Une mauvaise journée pour elle fut le premier mardi du mois de juin. Elle était à travailler dans le champs de betteraves aux Brûlons. Il y avait là une cinquantaine de sillons sur lesquels les jeunes plants en poquets mettaient leurs petites taches vertes. Il fallait éclaircir les betteraves et biner tout autour. Petite besogne aisée, mais pour laquelle il faut se baisser et gratter la terre avec ses doigts. Éveline, accroupie, travaillait mal à l’aise, sentant Honoré derrière elle.

Au bout de son sillon, Mazureau appela Bernard et tous les deux s’en allèrent au village chercher la charrette pour la pâture du lendemain.

Éveline, sans tourner la tête, devina que le gars se hâtait et gagnait sur elle. Bientôt il fut à sa hauteur. Alors elle cessa de travailler pour lui laisser prendre de l’avance. Mais il s’attarda aussi et elle vit bien qu’il allait parler, qu’il allait dire ce qu’elle était bien résolue à ne pas entendre.

— Honoré, balbutia-t-elle, à travailler de front, on se gêne… Vous allez beaucoup plus vite que moi ; prenez donc les devants, je ferai mon possible pour vous suivre.

Il répondit, et sa parole à lui aussi, n’était guère assurée :

— Pour rester à côté de vous, je ferais votre tâche et la mienne… Je ferais tout, Éveline, pour rester à côté de vous.

— Je vous en prie, Honoré ! J’ai le cœur en deuil.

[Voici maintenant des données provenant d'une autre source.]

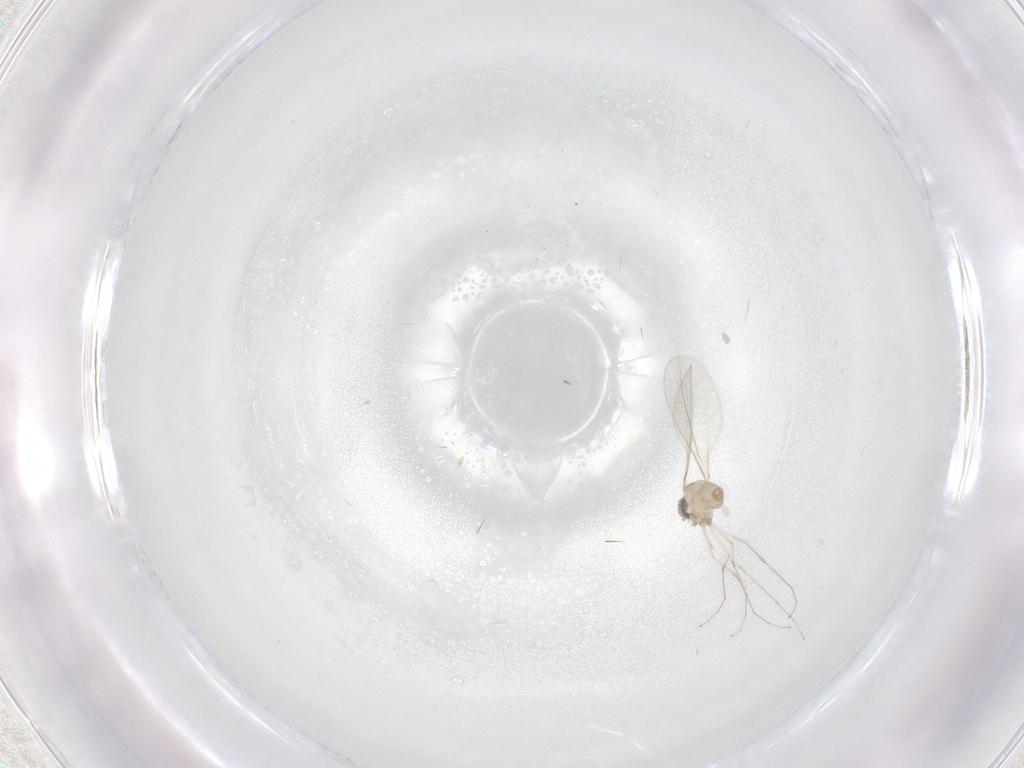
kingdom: Animalia
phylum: Arthropoda
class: Insecta
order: Diptera
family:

— Vous avez votre chagrin, mais j’ai eu le mien aussi… Je croyais à votre amitié… J’aurais tout donné pour l’avoir…, et vous l’aviez portée à un autre.

— Il a donné sa vie, lui, dit-elle ; n’espérez pas donner davantage !

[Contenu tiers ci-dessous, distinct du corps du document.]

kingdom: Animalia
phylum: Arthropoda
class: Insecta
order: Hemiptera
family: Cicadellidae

Ils étaient tout près l’un de l’autre, leurs têtes se touchant presque. Les paroles d’Éveline tombèrent entre eux et les séparèrent.

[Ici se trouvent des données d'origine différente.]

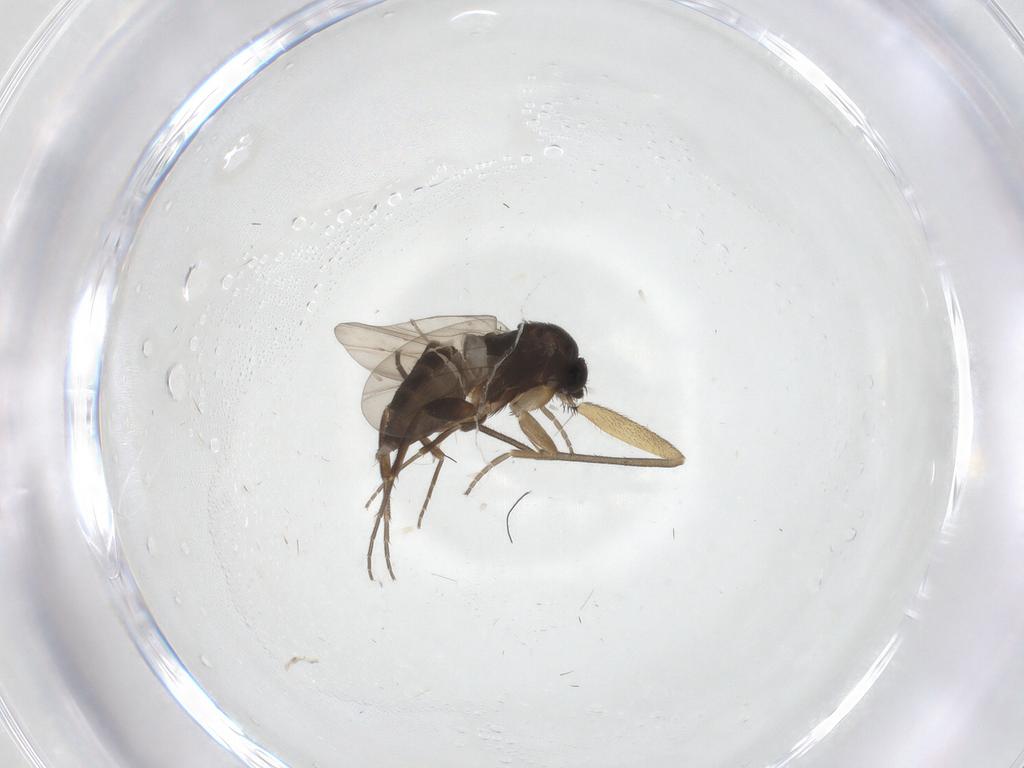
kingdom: Animalia
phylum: Arthropoda
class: Insecta
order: Diptera
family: Phoridae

Honoré reprit tout de même, au bout d’un petit moment, sans lever les yeux :

— J’ai eu mon chagrin moi aussi, mais je n’y veux plus songer. Je ne suis pas jaloux à ce point. Je ne suis pas de ceux qui se torturent pour une pensée qui ne vient pas vers eux… Puisqu’il est mort, je comprendrais bien qu’il tînt une maîtresse place en votre souvenir…

— Il la tiendra, dit-elle, vous pouvez le croire ! Et moi je songe encore à mon chagrin et je veux y songer toujours.

— Vous êtes jeune ; vous avez toute votre vie devant vous pour être heureuse… Laissez passer le temps consolateur… Quand votre peine sera endormie, souvenez-vous bien que mon cœur n’a pas changé et que mon désir, malgré tout, reste le même.

Elle eut un geste d’agacement et lui s’excusa.

— Il faut pourtant bien que je vous dise cela, Éveline !

— Je ne vous le demandais tout de même point ! jeta-t-elle sur un ton de colère, et vous auriez mieux fait d’attendre.

À ce moment, une cloche lointaine sonna une agonie. Éveline tendit la main dans la direction de Quérelles d’où venait le bruit et elle dit, comme prise de déraison soudaine :

— Entendez-vous, Honoré ? C’est ma noce qui sonne ! Savez-vous bien que nous sommes au 4 juin. C’était le jour fixé par Maurice… Vous choisissez bien votre moment, Honoré ! Portez à d’autres vos chansons… C’est ma noce qui sonne ! C’est ma noce !…

Elle ajouta dans un sanglot :

— Elle n’est pas bien gaie !

Honoré ne lui parla pas davantage ce soir-là. Mais les jours suivants, il revint à la charge, doucement, tendrement, avec des précautions infinies et une patience méritoire.